BEGIN Recorded information
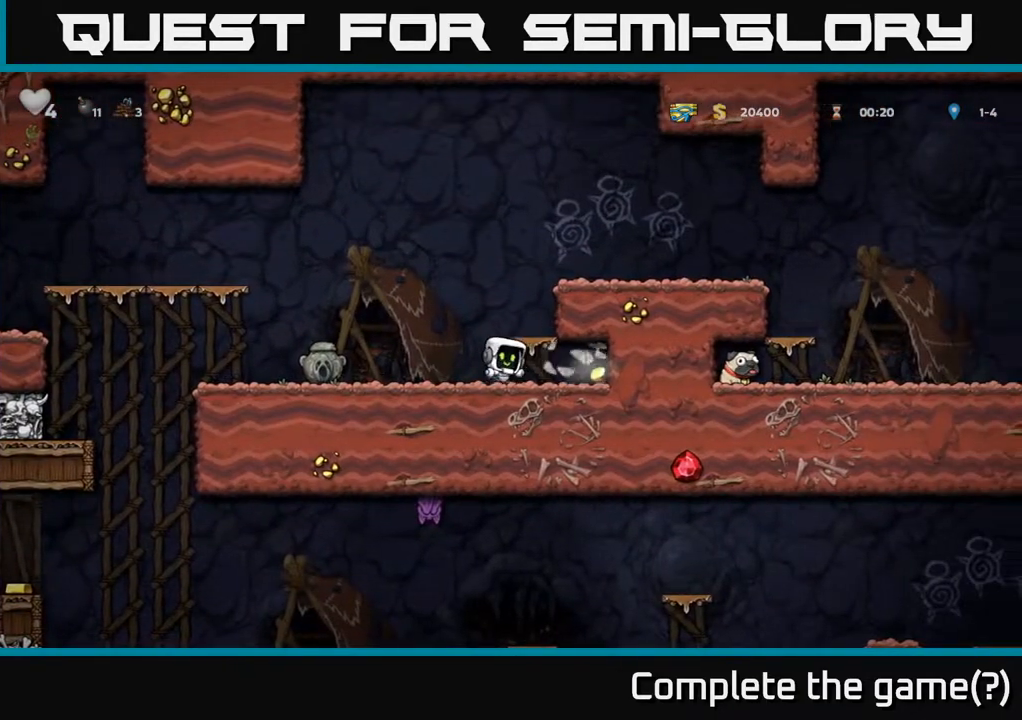
{"buttons": ["DPAD_RIGHT"], "left_stick": "center", "right_stick": "center", "events": [[83, "DPAD_LEFT", "up"], [267, "DPAD_RIGHT", "down"]]}
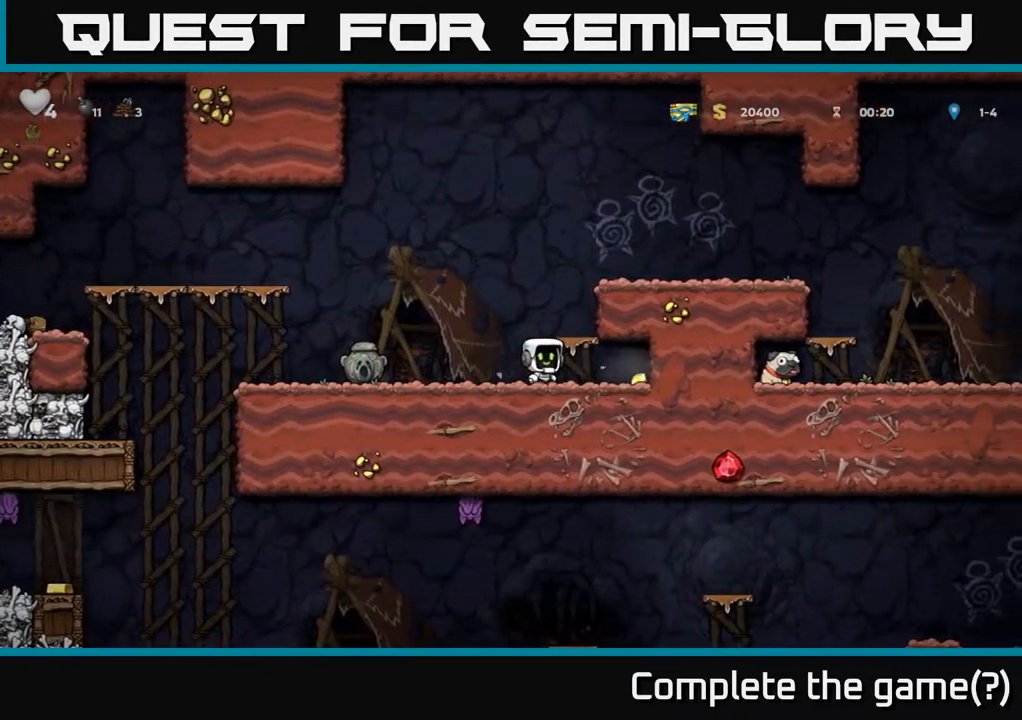
{"buttons": ["DPAD_LEFT"], "left_stick": "center", "right_stick": "center", "events": [[233, "DPAD_RIGHT", "up"], [267, "DPAD_LEFT", "down"]]}
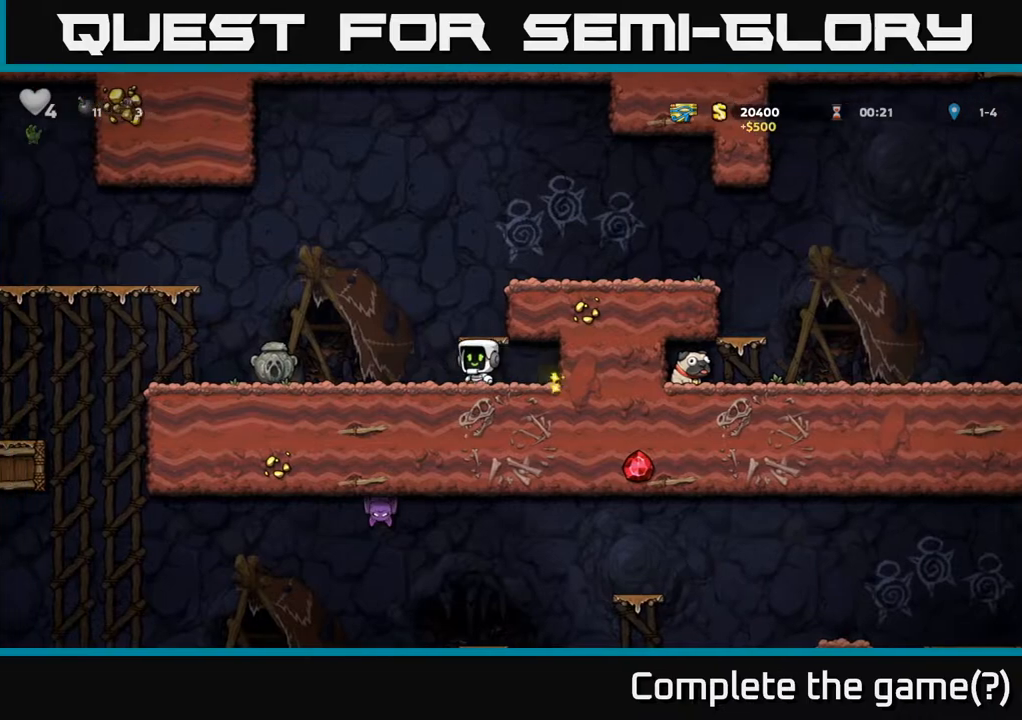
{"buttons": ["DPAD_DOWN"], "left_stick": "center", "right_stick": "center", "events": [[367, "DPAD_DOWN", "down"], [367, "DPAD_LEFT", "up"]]}
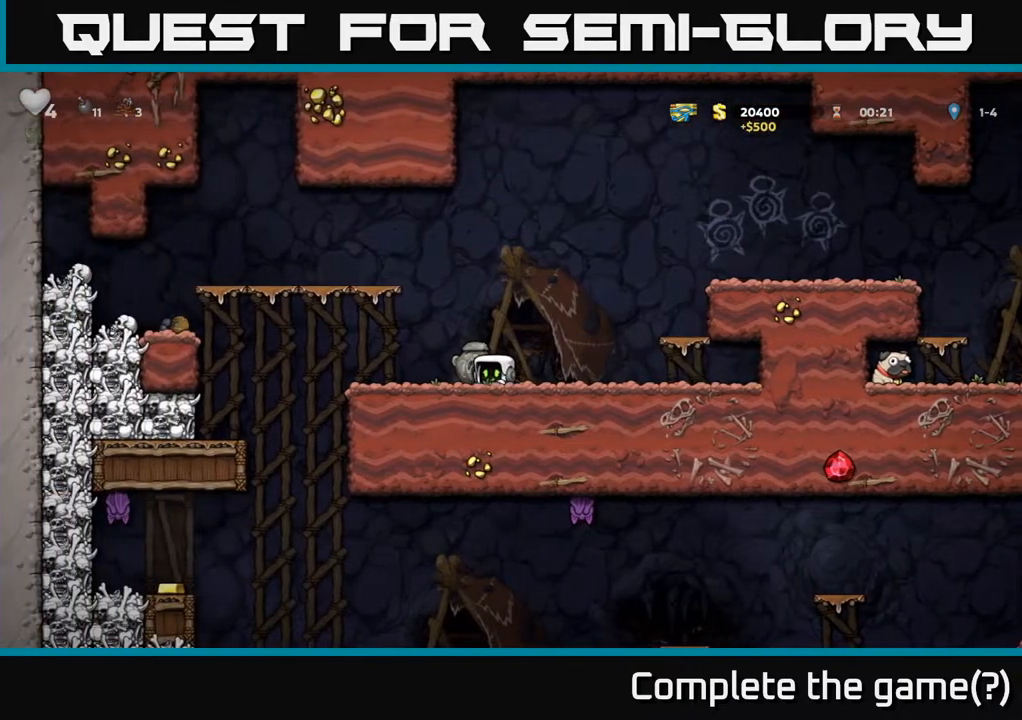
{"buttons": ["DPAD_DOWN"], "left_stick": "center", "right_stick": "center", "events": []}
END Recorded information
The task
Reprint the whole listing above exactly, taking out the pictures.

Your response
{"buttons": ["DPAD_RIGHT"], "left_stick": "center", "right_stick": "center", "events": [[83, "DPAD_LEFT", "up"], [267, "DPAD_RIGHT", "down"]]}
{"buttons": ["DPAD_LEFT"], "left_stick": "center", "right_stick": "center", "events": [[233, "DPAD_RIGHT", "up"], [267, "DPAD_LEFT", "down"]]}
{"buttons": ["DPAD_DOWN"], "left_stick": "center", "right_stick": "center", "events": [[367, "DPAD_DOWN", "down"], [367, "DPAD_LEFT", "up"]]}
{"buttons": ["DPAD_DOWN"], "left_stick": "center", "right_stick": "center", "events": []}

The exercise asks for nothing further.